Dataset entries:
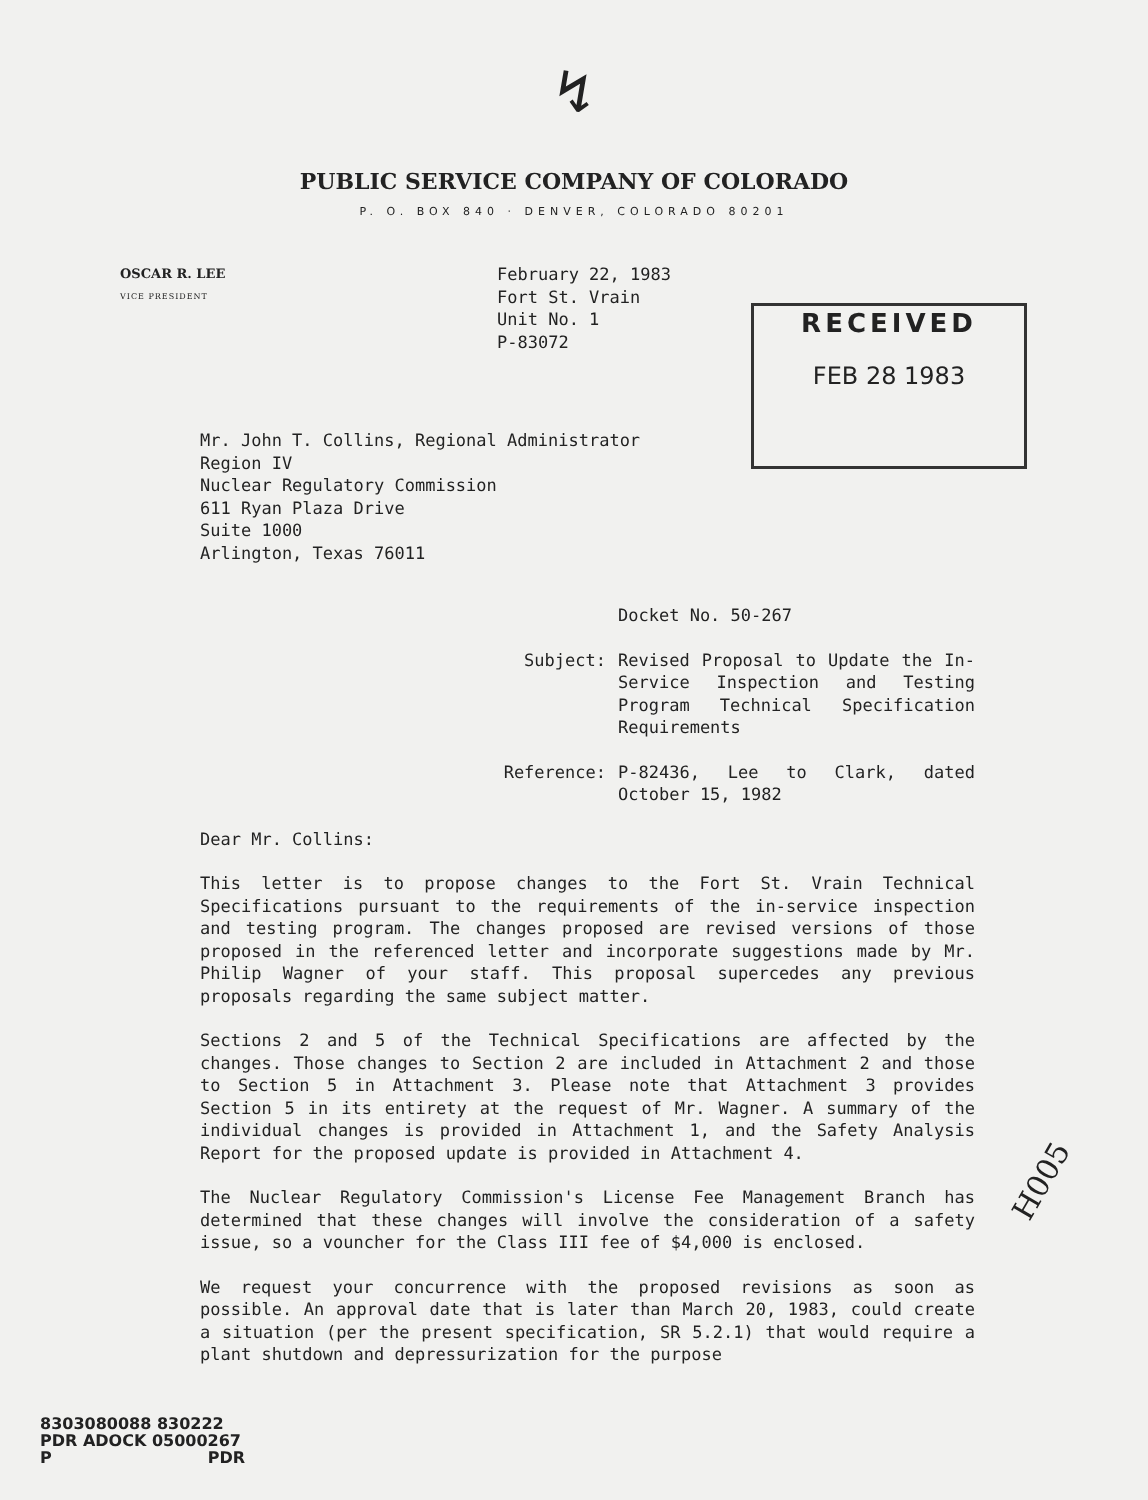↯
PUBLIC SERVICE COMPANY OF COLORADO
P. O. BOX 840 · DENVER, COLORADO 80201
OSCAR R. LEE
VICE PRESIDENT
February 22, 1983
Fort St. Vrain
Unit No. 1
P-83072
RECEIVED
FEB 28 1983
Mr. John T. Collins, Regional Administrator
Region IV
Nuclear Regulatory Commission
611 Ryan Plaza Drive
Suite 1000
Arlington, Texas 76011
Docket No. 50-267
Subject: Revised Proposal to Update the In-Service Inspection and Testing Program Technical Specification Requirements
Reference: P-82436, Lee to Clark, dated October 15, 1982
Dear Mr. Collins:
This letter is to propose changes to the Fort St. Vrain Technical Specifications pursuant to the requirements of the in-service inspection and testing program. The changes proposed are revised versions of those proposed in the referenced letter and incorporate suggestions made by Mr. Philip Wagner of your staff. This proposal supercedes any previous proposals regarding the same subject matter.
Sections 2 and 5 of the Technical Specifications are affected by the changes. Those changes to Section 2 are included in Attachment 2 and those to Section 5 in Attachment 3. Please note that Attachment 3 provides Section 5 in its entirety at the request of Mr. Wagner. A summary of the individual changes is provided in Attachment 1, and the Safety Analysis Report for the proposed update is provided in Attachment 4.
The Nuclear Regulatory Commission's License Fee Management Branch has determined that these changes will involve the consideration of a safety issue, so a vouncher for the Class III fee of $4,000 is enclosed.
We request your concurrence with the proposed revisions as soon as possible. An approval date that is later than March 20, 1983, could create a situation (per the present specification, SR 5.2.1) that would require a plant shutdown and depressurization for the purpose
H005
8303080088 830222
PDR ADOCK 05000267
P PDR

→ TASK DESCRIPTION: Read the entries and show each line that mentions "Technical".

→ WORKED SOLUTION:
Subject: Revised Proposal to Update the In-Service Inspection and Testing Program Technical Specification Requirements
This letter is to propose changes to the Fort St. Vrain Technical Specifications pursuant to the requirements of the in-service inspection and testing program. The changes proposed are revised versions of those proposed in the referenced letter and incorporate suggestions made by Mr. Philip Wagner of your staff. This proposal supercedes any previous proposals regarding the same subject matter.
Sections 2 and 5 of the Technical Specifications are affected by the changes. Those changes to Section 2 are included in Attachment 2 and those to Section 5 in Attachment 3. Please note that Attachment 3 provides Section 5 in its entirety at the request of Mr. Wagner. A summary of the individual changes is provided in Attachment 1, and the Safety Analysis Report for the proposed update is provided in Attachment 4.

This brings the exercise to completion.